§ **Exercise objective**
Reproduce the lines below word for word, omitting the pictures.

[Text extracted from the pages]
──────
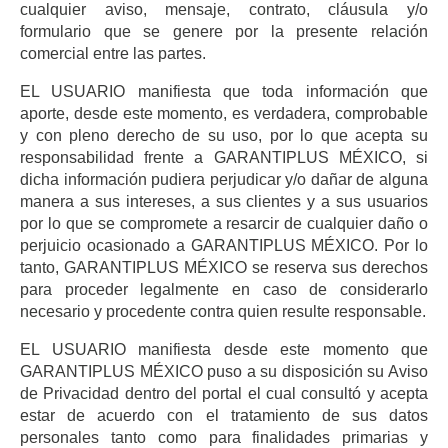
cualquier aviso, mensaje, contrato, cláusula y/o
formulario que se genere por la presente relación
comercial entre las partes.
EL USUARIO manifiesta que toda información que
aporte, desde este momento, es verdadera, comprobable
y con pleno derecho de su uso, por lo que acepta su
responsabilidad frente a GARANTIPLUS MÉXICO, si
dicha información pudiera perjudicar y/o dañar de alguna
manera a sus intereses, a sus clientes y a sus usuarios
por lo que se compromete a resarcir de cualquier daño o
perjuicio ocasionado a GARANTIPLUS MÉXICO. Por lo
tanto, GARANTIPLUS MÉXICO se reserva sus derechos
para proceder legalmente en caso de considerarlo
necesario y procedente contra quien resulte responsable.
EL USUARIO manifiesta desde este momento que
GARANTIPLUS MÉXICO puso a su disposición su Aviso
de Privacidad dentro del portal el cual consultó y acepta
estar de acuerdo con el tratamiento de sus datos
personales tanto como para finalidades primarias y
──────
§ **Solution to this problem**
cualquier aviso, mensaje, contrato, cláusula y/o
formulario que se genere por la presente relación
comercial entre las partes.
EL USUARIO manifiesta que toda información que
aporte, desde este momento, es verdadera, comprobable
y con pleno derecho de su uso, por lo que acepta su
responsabilidad frente a GARANTIPLUS MÉXICO, si
dicha información pudiera perjudicar y/o dañar de alguna
manera a sus intereses, a sus clientes y a sus usuarios
por lo que se compromete a resarcir de cualquier daño o
perjuicio ocasionado a GARANTIPLUS MÉXICO. Por lo
tanto, GARANTIPLUS MÉXICO se reserva sus derechos
para proceder legalmente en caso de considerarlo
necesario y procedente contra quien resulte responsable.
EL USUARIO manifiesta desde este momento que
GARANTIPLUS MÉXICO puso a su disposición su Aviso
de Privacidad dentro del portal el cual consultó y acepta
estar de acuerdo con el tratamiento de sus datos
personales tanto como para finalidades primarias y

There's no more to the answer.